Task :: Nothing but the lines from the one that holds "text: assembly ->" through the end of the material should be repeated, each exactly as it stands, and pictures stay out.
###
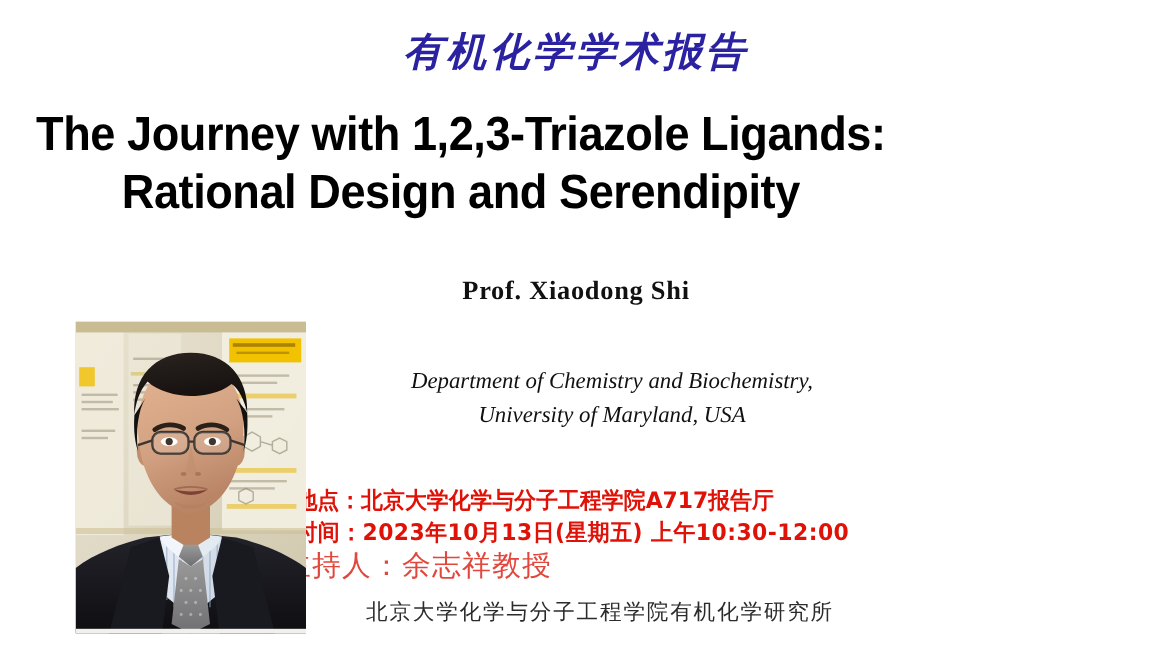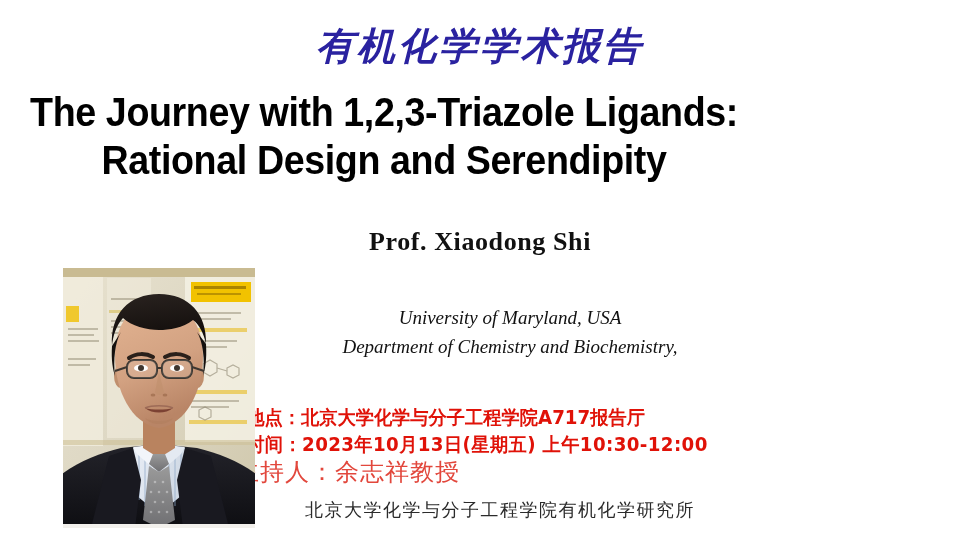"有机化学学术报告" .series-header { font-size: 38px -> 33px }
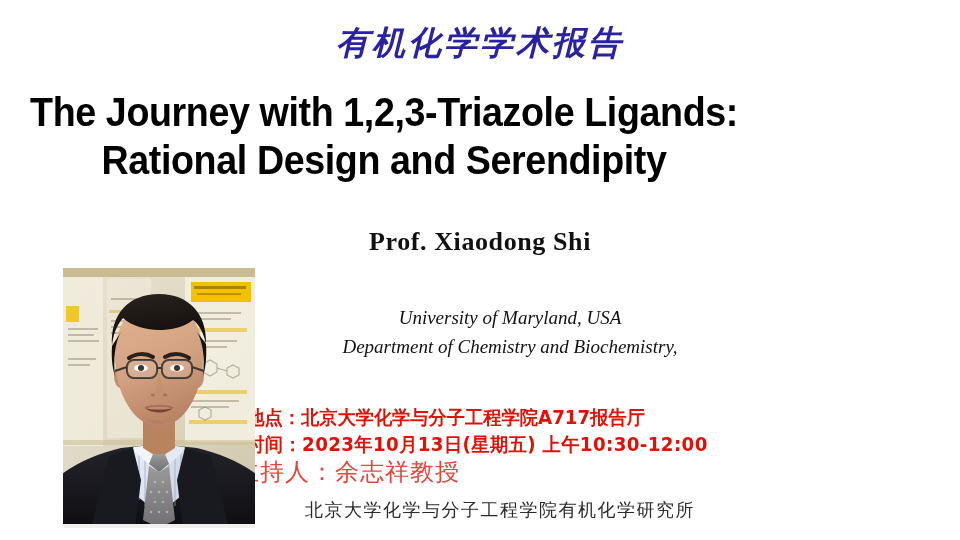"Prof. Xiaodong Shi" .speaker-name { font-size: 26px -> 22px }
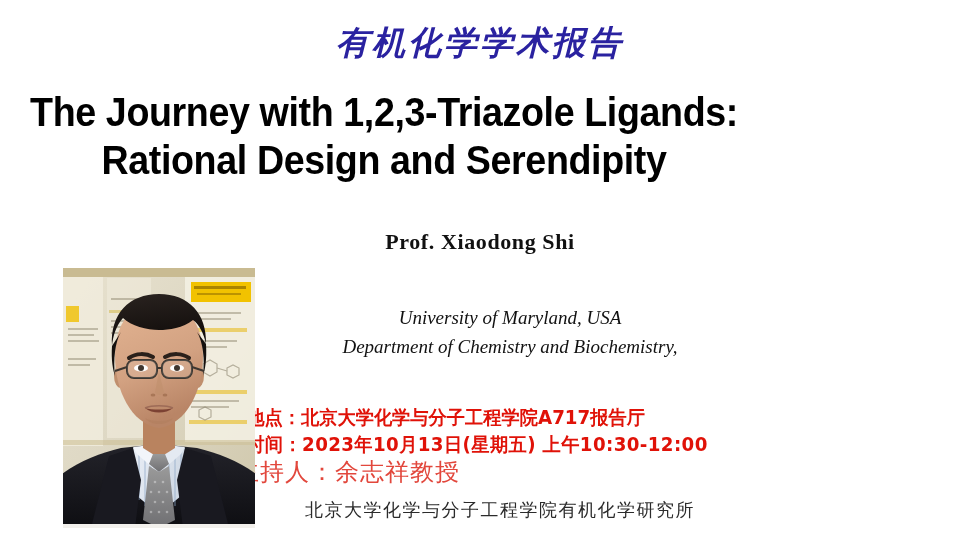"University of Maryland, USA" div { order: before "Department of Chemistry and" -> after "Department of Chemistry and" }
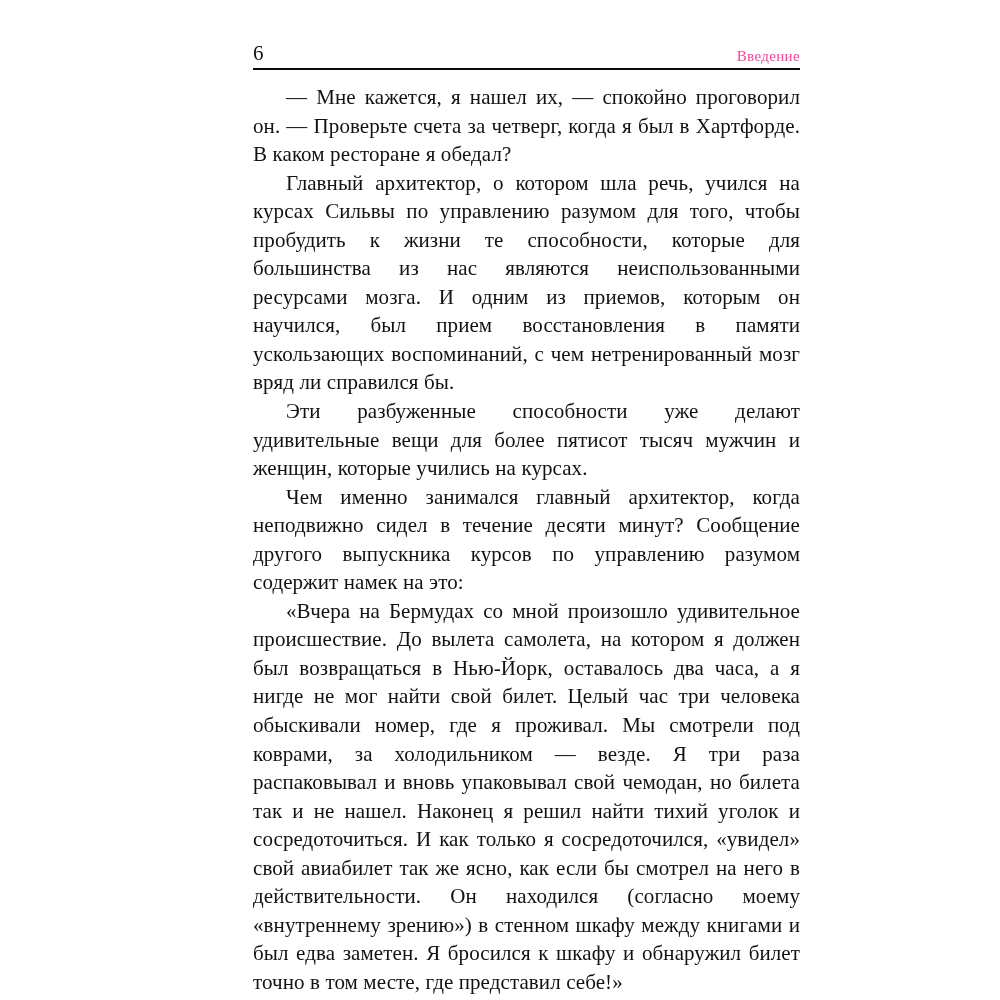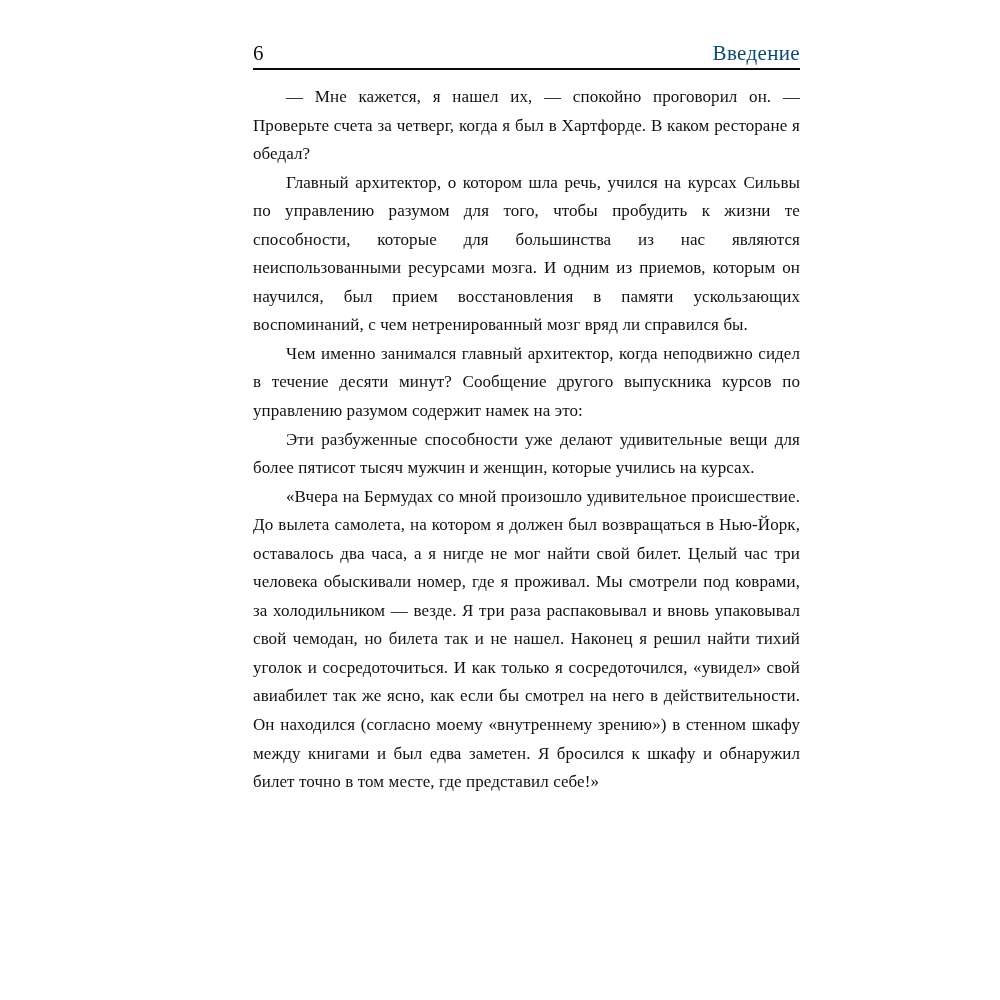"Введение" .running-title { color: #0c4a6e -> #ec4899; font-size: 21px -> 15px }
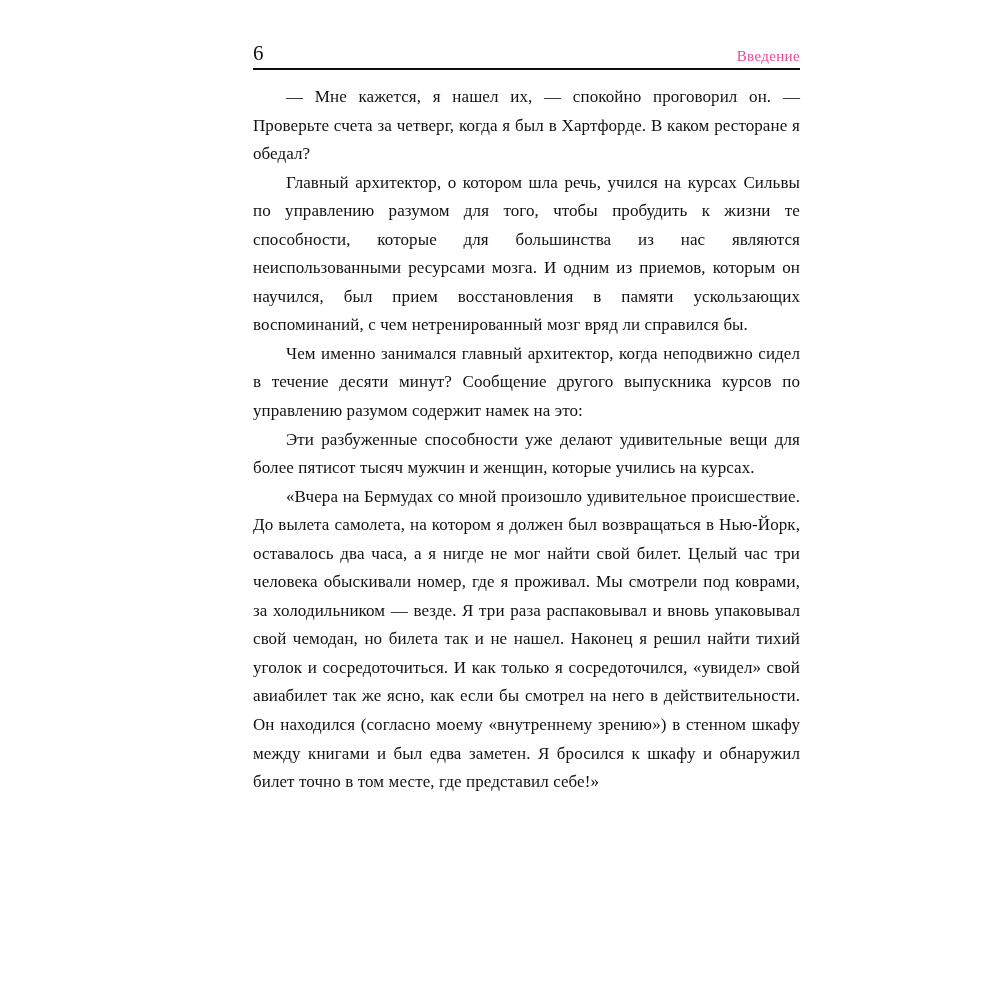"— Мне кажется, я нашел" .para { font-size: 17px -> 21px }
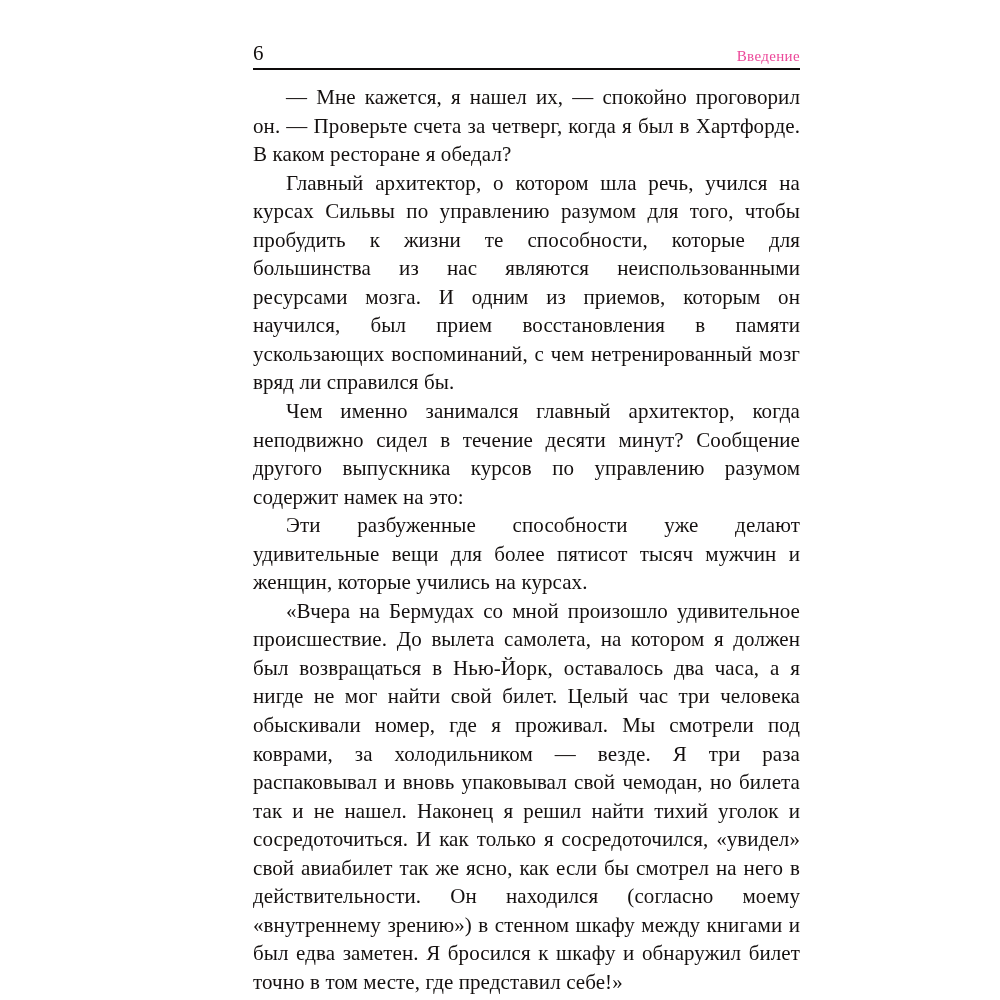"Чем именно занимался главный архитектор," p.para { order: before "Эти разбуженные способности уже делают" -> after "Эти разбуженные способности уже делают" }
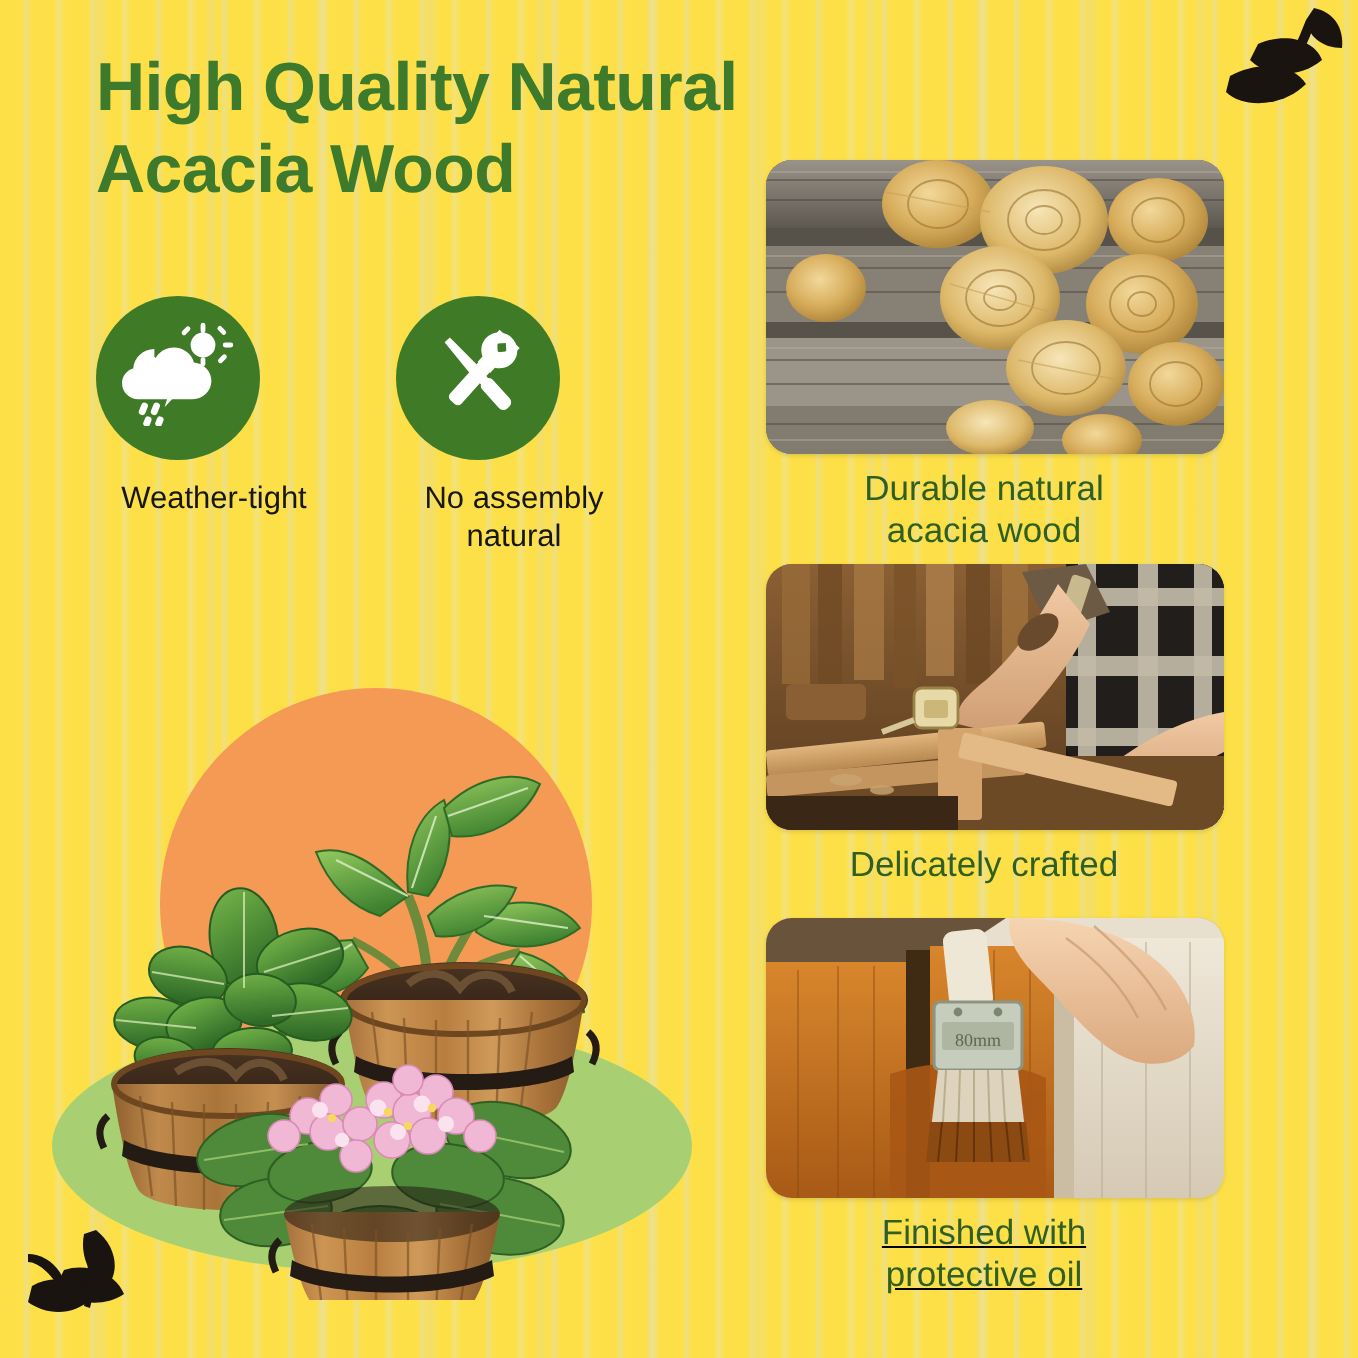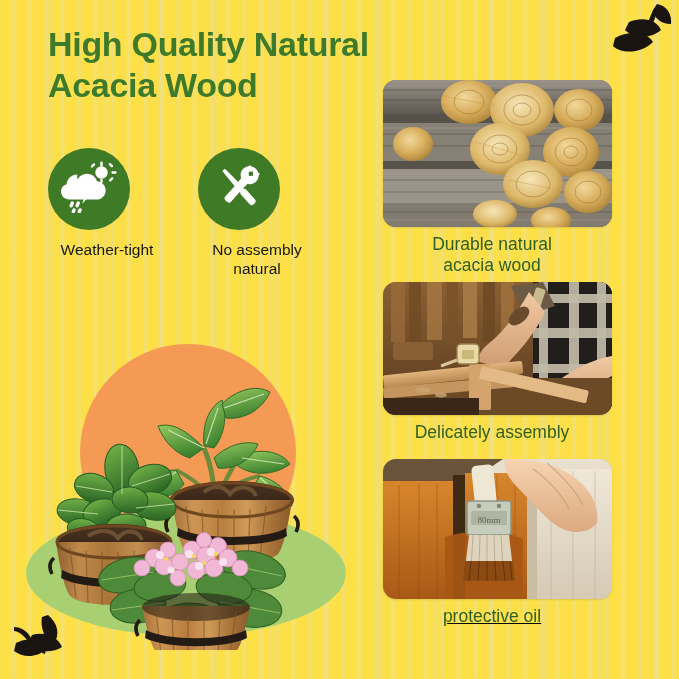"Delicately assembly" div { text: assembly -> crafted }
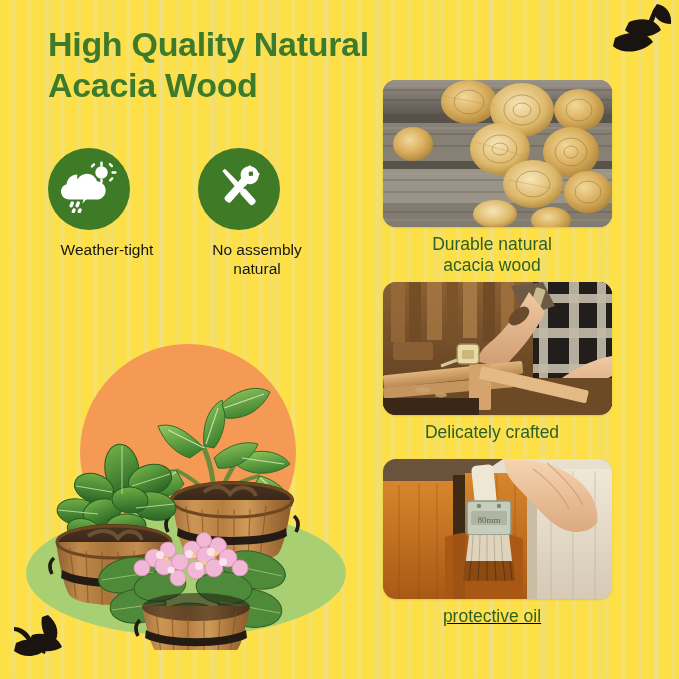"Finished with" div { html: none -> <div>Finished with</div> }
###
Exercise result ::
"Delicately assembly" div { text: assembly -> crafted }
"Finished with" div { html: none -> <div>Finished with</div> }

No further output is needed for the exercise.